### INSTRUCTIONS TO FOLLOW
Although the data below contains pictures, output only the lines between those holding "right eye: (175, 137)" and "left knee: (830, 574)", inclusive, exactly and without those pictures.
*** EXERCISE DATA
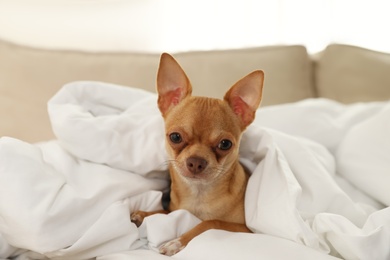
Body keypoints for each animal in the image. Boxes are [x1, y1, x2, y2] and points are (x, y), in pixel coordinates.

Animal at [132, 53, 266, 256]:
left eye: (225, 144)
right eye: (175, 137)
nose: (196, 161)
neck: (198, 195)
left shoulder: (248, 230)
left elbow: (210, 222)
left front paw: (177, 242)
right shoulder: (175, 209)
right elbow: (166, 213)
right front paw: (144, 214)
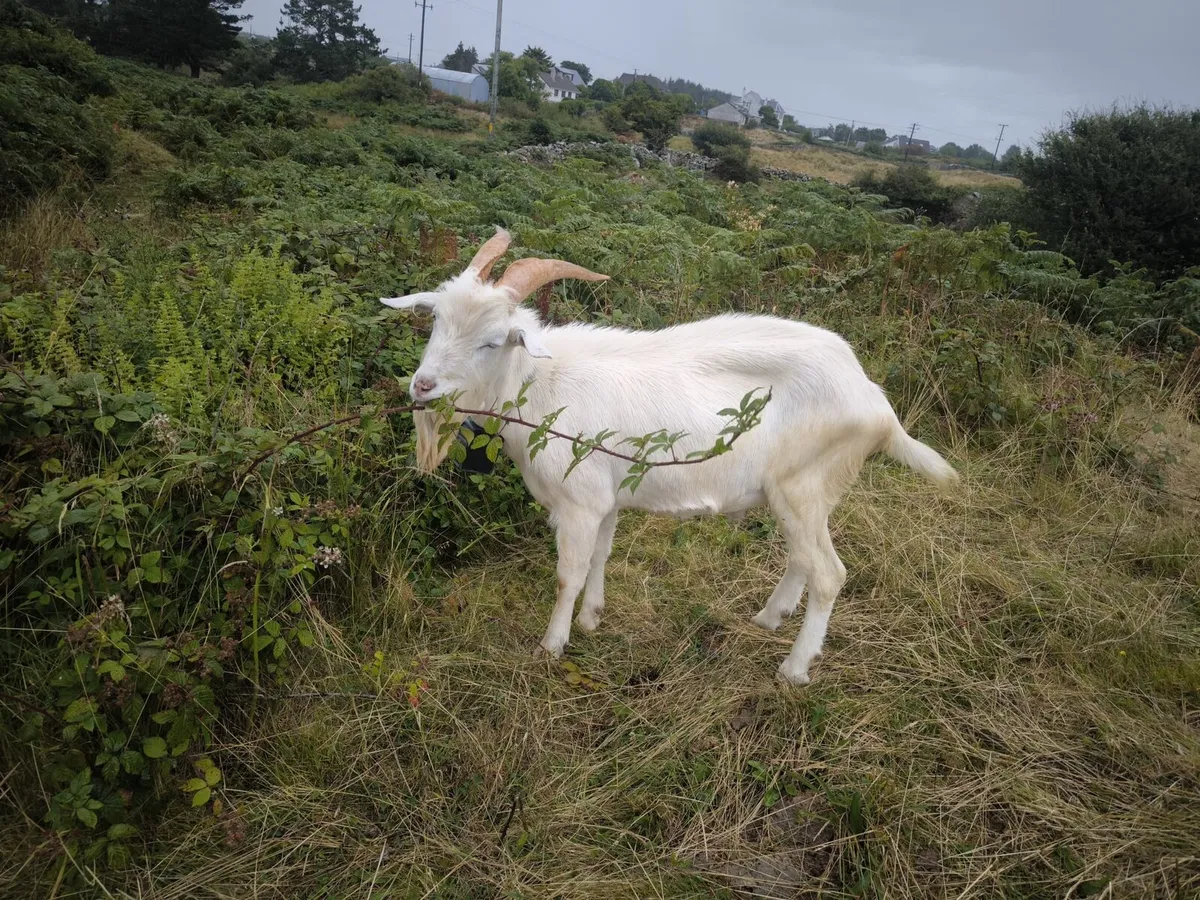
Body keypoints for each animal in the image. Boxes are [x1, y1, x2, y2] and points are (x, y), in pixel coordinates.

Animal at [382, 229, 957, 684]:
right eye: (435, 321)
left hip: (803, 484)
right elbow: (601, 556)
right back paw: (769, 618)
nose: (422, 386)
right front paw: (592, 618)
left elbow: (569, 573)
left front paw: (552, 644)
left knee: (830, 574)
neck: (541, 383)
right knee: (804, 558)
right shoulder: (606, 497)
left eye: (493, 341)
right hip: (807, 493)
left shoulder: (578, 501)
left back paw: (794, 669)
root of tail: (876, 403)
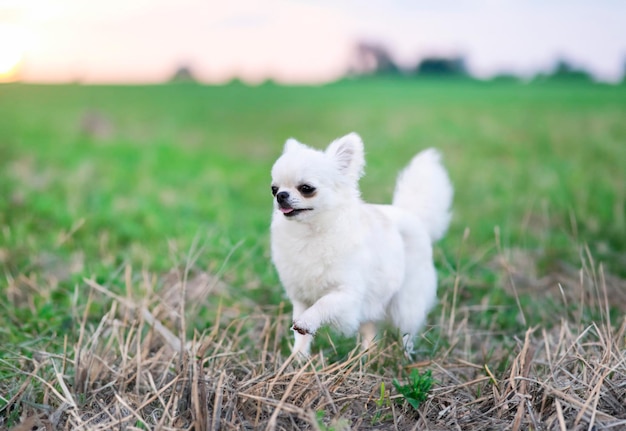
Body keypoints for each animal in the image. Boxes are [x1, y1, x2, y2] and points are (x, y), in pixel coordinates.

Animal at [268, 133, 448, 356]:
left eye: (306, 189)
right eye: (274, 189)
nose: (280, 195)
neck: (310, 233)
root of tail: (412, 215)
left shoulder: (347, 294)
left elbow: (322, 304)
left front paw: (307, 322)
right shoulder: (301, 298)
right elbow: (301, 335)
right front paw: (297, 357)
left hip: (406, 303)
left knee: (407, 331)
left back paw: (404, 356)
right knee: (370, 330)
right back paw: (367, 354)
******
*** EXERCISE DATA
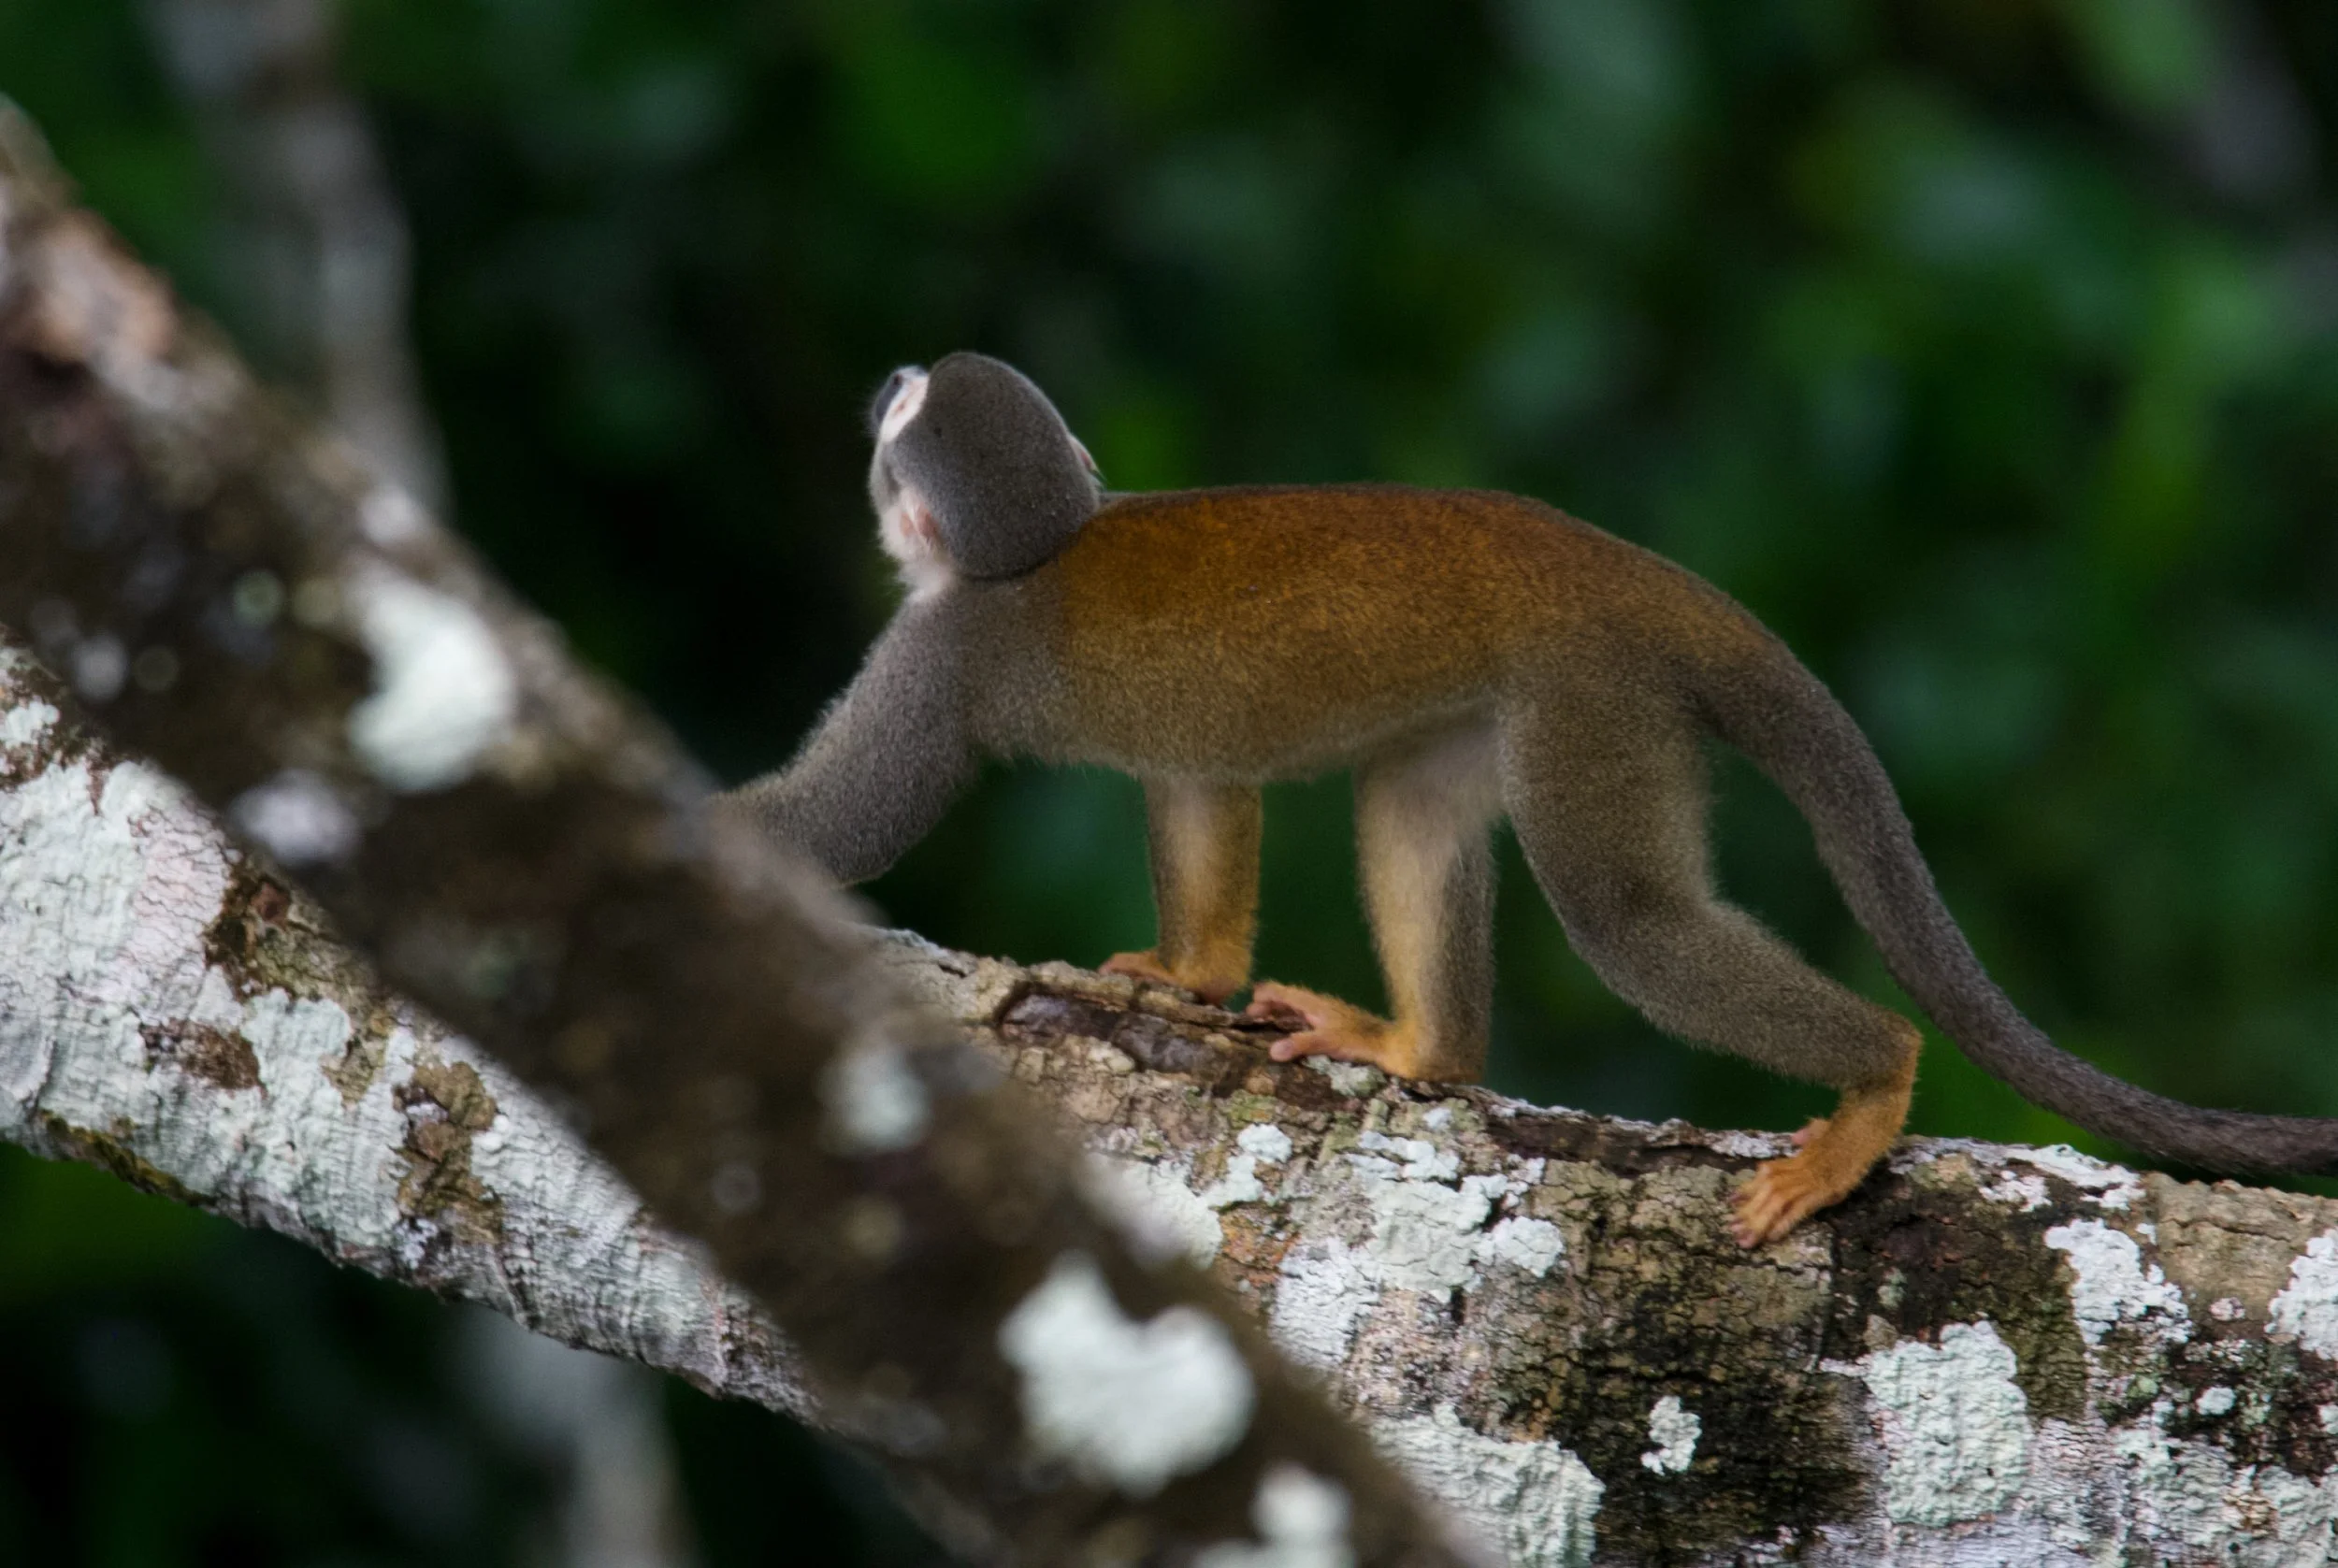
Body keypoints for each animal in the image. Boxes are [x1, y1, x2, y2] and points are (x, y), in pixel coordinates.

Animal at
******
### ANSWER AREA
right eye: (175, 137)
nose: (196, 161)
neck: (198, 195)
left shoulder: (248, 230)
left elbow: (210, 222)
left front paw: (177, 242)
right shoulder: (175, 209)
right elbow: (166, 213)
right front paw: (144, 214)
Body keypoints for each animal in the image. Boxes are [x1, y1, x2, y2] and points are (x, y), in pixel coordinates.

Animal at [382, 229, 957, 684]:
right eye: (435, 321)
left hip: (803, 484)
right elbow: (601, 556)
right back paw: (769, 618)
nose: (422, 386)
right front paw: (592, 618)
left elbow: (569, 573)
left front paw: (552, 644)
left knee: (830, 574)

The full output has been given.